[Start of section]

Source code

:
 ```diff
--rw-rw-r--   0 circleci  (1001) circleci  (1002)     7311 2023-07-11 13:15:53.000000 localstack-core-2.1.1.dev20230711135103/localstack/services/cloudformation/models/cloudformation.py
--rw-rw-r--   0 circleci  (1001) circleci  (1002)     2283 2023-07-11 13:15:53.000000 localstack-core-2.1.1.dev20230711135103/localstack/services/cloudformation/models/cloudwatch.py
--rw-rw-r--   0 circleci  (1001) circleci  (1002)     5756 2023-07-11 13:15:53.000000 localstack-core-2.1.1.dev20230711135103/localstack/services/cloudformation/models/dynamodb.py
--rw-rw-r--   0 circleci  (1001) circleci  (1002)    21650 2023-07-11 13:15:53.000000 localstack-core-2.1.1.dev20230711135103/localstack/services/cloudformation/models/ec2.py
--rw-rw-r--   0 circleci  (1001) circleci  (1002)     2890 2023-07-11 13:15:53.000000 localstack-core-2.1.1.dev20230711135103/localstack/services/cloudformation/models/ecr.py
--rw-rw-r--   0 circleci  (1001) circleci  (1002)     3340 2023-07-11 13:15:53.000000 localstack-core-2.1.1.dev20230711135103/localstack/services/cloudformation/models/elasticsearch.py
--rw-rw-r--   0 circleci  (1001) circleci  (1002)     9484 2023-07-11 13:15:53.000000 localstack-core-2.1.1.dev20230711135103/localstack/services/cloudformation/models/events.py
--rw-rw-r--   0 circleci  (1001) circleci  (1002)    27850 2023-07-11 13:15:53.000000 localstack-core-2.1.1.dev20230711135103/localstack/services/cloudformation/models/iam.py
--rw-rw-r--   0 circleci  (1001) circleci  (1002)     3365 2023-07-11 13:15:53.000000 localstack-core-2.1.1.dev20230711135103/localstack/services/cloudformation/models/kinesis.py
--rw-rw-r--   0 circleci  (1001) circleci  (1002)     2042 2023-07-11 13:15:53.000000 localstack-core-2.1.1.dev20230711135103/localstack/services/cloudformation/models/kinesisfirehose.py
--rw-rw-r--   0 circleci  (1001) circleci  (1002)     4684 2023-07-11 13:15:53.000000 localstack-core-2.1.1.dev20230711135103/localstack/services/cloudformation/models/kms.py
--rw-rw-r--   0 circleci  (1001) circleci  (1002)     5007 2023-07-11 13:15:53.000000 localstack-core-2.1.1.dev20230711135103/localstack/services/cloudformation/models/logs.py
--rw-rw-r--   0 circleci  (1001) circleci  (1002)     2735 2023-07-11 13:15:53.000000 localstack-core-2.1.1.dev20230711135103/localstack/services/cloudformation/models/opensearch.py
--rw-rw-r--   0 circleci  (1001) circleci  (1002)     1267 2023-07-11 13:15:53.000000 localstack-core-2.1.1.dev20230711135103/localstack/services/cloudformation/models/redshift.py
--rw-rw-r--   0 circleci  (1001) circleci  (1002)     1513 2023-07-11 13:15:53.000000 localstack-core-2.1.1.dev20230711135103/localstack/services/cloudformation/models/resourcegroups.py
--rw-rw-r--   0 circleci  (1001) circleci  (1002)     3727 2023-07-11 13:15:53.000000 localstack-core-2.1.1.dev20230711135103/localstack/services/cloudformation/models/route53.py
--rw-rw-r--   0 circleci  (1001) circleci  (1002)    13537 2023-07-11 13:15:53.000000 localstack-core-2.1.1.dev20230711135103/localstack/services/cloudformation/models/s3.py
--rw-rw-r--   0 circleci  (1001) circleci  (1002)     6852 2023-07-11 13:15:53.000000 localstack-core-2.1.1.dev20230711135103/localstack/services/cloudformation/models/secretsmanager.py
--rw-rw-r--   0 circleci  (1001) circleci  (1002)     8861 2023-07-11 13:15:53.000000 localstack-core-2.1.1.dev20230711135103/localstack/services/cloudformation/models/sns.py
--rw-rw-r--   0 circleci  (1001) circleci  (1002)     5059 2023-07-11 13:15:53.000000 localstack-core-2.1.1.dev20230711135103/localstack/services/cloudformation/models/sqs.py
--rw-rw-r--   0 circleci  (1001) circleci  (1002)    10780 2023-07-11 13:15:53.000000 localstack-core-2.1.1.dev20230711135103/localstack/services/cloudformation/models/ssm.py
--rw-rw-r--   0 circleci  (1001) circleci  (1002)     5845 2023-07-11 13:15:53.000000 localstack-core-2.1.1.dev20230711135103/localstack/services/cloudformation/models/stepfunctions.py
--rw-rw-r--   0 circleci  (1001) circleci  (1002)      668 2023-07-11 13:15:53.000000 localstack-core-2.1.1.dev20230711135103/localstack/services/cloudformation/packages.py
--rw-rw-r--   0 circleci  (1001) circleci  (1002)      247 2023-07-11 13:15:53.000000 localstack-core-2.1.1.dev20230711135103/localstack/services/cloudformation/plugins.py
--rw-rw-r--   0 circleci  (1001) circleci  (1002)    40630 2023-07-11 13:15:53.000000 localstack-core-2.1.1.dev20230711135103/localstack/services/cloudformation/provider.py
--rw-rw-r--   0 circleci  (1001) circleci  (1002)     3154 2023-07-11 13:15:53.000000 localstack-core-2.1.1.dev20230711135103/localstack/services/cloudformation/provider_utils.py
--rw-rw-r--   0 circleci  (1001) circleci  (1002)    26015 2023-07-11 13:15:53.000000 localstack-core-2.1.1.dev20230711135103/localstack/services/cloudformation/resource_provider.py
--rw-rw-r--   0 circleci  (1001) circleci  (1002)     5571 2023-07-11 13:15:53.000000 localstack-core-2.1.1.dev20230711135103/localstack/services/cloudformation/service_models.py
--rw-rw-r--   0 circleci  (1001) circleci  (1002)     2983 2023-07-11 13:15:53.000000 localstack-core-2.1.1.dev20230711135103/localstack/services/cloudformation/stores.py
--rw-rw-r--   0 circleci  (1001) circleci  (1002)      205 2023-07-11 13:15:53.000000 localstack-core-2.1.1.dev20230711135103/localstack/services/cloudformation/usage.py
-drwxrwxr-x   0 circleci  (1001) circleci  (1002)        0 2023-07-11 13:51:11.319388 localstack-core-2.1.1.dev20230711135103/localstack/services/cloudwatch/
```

[End of section]

What the task asks ::
Please give the number of lines in the listing that hold "cloudwatch", and no other text.

Written answer ::
2